• **DOCUMENT EXCERPT**:
Julie really got me thinking. There are so many people out there who are desperate for kids, and can't have any - yet so many having kids that are just living through their situation. Truth be told, I think that I am one of the latter. Now, that does NOT mean I am a bad mother - I am just not a natural mother. I don't want my comments filled with empathetic comments like, "I've seen your blog - you are a great mom!" I'm not looking for pity, because being an un-natural mom isn't a bad thing - we just have to try a little bit harder to make those special-mom moments happen.
Most people are surprised when I admit that motherhood is foreign to me because I have four, almost five kids. Everyone assumes that I wake up with little birds and mice that help me get dressed as I sing songs and make a delicious and obviously healthy, whole-grain breakfast. Again, not the case. Most mornings I wake up grumbling. This morning in particular I woke up to a naked baby at 6:15 telling me that she was poopy. I believe I rolled over and expressed my hatred of Claire's new toddler bed to Rob before getting on my robe and marching angrily into Claire's room.
So, if I'm not the song-singing, healthy-meal-making, high-pitched-voice mother, why do I have so many kids? That is a REALLY great question, one which I ask myself (and I'm pretty sure my husband wonders about me) on a daily basis. I should add that I do feel like a have a natural draw to babies. There isn't a thing I wouldn't do for a sweet, innocent, cuddly bundle of joy. Love for my children is immediate and overpowering at their birth. I know they are mine, and I hate putting them down. But at about age two I find myself looking at them thinking, "Now what?" Not that I have stopped loving them - heck, I love them more, I just don't know how to treat/handle children that can think for themselves. The (un)natural mother in me wants to tell them what to do for the rest of their lives and smile as I see them living out all of my dreams. Could my lack of mothering skills come from my overwhelming need to control everything? Maybe - I'll have to ask my shrink. I digress. I have lots of kids because to ME families are big. I come from a family of six kids and my husband comes from a family of seven. That's not the same for everyone - but it's what I know and it's what I love. Lots of little kids can be challenging, but I love having so many grown siblings and want the same for my kids.

• **WRITTEN REQUEST 1**:
Answer these questions about the post on motherhood, each on its own line:
(a) At what time did the writer wake up to a naked baby this morning?
(b) At about what age do the writer's children prompt the thought "Now what?"
(c) How many children are in the family the writer's husband comes from?

• **INPUT ROWS**:
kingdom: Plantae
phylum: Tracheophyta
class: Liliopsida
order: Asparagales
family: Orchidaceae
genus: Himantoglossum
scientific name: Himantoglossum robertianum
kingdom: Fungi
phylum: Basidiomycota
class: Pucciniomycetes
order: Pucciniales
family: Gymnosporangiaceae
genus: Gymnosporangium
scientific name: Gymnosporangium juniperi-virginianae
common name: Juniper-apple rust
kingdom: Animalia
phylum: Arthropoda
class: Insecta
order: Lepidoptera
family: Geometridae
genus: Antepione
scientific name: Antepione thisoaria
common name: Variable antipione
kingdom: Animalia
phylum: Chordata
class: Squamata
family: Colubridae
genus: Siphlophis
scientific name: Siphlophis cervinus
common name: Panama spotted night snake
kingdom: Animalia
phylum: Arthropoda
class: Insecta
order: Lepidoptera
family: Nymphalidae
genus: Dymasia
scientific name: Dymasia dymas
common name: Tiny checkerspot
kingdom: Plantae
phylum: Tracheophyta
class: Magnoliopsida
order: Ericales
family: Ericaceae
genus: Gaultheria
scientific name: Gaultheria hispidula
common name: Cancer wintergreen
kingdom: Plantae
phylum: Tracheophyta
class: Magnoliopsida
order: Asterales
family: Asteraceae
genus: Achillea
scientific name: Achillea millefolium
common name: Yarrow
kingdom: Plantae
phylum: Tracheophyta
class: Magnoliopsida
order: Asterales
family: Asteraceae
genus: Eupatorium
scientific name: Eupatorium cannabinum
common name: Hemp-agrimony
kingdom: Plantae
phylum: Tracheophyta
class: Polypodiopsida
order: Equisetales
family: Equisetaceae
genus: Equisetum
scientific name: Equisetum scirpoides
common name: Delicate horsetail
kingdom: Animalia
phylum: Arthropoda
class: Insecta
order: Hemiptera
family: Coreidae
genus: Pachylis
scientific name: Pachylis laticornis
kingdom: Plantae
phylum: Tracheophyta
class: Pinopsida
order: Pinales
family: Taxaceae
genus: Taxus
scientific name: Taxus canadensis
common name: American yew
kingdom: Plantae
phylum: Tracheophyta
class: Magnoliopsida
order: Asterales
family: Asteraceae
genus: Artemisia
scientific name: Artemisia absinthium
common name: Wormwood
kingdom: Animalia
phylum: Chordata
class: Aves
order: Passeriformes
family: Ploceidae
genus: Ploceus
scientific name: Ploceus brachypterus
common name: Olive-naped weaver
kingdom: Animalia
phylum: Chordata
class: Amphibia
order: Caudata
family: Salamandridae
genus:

• **WRITTEN REQUEST 2**: Copy the stretch of the records from the line containing "family: Ploceidae" through the end of the records, changing "common name" to "vernacular name" and leaving everything else as it is.

• **FULL SOLUTION 1**:
(a) At 6:15.
(b) At about age two.
(c) Seven.

• **FULL SOLUTION 2**:
family: Ploceidae
genus: Ploceus
scientific name: Ploceus brachypterus
vernacular name: Olive-naped weaver
kingdom: Animalia
phylum: Chordata
class: Amphibia
order: Caudata
family: Salamandridae
genus:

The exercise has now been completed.